Data excerpts

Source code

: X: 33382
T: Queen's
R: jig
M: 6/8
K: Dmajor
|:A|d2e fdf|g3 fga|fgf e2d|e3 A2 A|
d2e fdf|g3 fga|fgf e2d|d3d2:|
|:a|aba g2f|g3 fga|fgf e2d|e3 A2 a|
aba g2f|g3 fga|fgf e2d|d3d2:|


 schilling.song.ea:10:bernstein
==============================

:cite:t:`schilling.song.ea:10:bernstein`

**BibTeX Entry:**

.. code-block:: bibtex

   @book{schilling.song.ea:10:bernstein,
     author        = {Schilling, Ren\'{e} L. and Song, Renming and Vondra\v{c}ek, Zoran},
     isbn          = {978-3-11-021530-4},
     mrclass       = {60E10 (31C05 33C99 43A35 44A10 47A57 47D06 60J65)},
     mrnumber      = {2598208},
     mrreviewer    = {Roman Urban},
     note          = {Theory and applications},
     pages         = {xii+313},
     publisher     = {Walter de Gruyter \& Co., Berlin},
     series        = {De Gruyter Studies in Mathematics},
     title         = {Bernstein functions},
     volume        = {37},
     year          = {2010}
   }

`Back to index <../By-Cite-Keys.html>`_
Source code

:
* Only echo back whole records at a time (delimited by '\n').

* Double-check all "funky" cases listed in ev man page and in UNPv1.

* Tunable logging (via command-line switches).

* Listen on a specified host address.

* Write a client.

> About this exercise
Write out every entry exactly as it appears.

> Solution to this exercise
Source code

: X: 33382
T: Queen's
R: jig
M: 6/8
K: Dmajor
|:A|d2e fdf|g3 fga|fgf e2d|e3 A2 A|
d2e fdf|g3 fga|fgf e2d|d3d2:|
|:a|aba g2f|g3 fga|fgf e2d|e3 A2 a|
aba g2f|g3 fga|fgf e2d|d3d2:|


 schilling.song.ea:10:bernstein
==============================

:cite:t:`schilling.song.ea:10:bernstein`

**BibTeX Entry:**

.. code-block:: bibtex

   @book{schilling.song.ea:10:bernstein,
     author        = {Schilling, Ren\'{e} L. and Song, Renming and Vondra\v{c}ek, Zoran},
     isbn          = {978-3-11-021530-4},
     mrclass       = {60E10 (31C05 33C99 43A35 44A10 47A57 47D06 60J65)},
     mrnumber      = {2598208},
     mrreviewer    = {Roman Urban},
     note          = {Theory and applications},
     pages         = {xii+313},
     publisher     = {Walter de Gruyter \& Co., Berlin},
     series        = {De Gruyter Studies in Mathematics},
     title         = {Bernstein functions},
     volume        = {37},
     year          = {2010}
   }

`Back to index <../By-Cite-Keys.html>`_
Source code

:
* Only echo back whole records at a time (delimited by '\n').

* Double-check all "funky" cases listed in ev man page and in UNPv1.

* Tunable logging (via command-line switches).

* Listen on a specified host address.

* Write a client.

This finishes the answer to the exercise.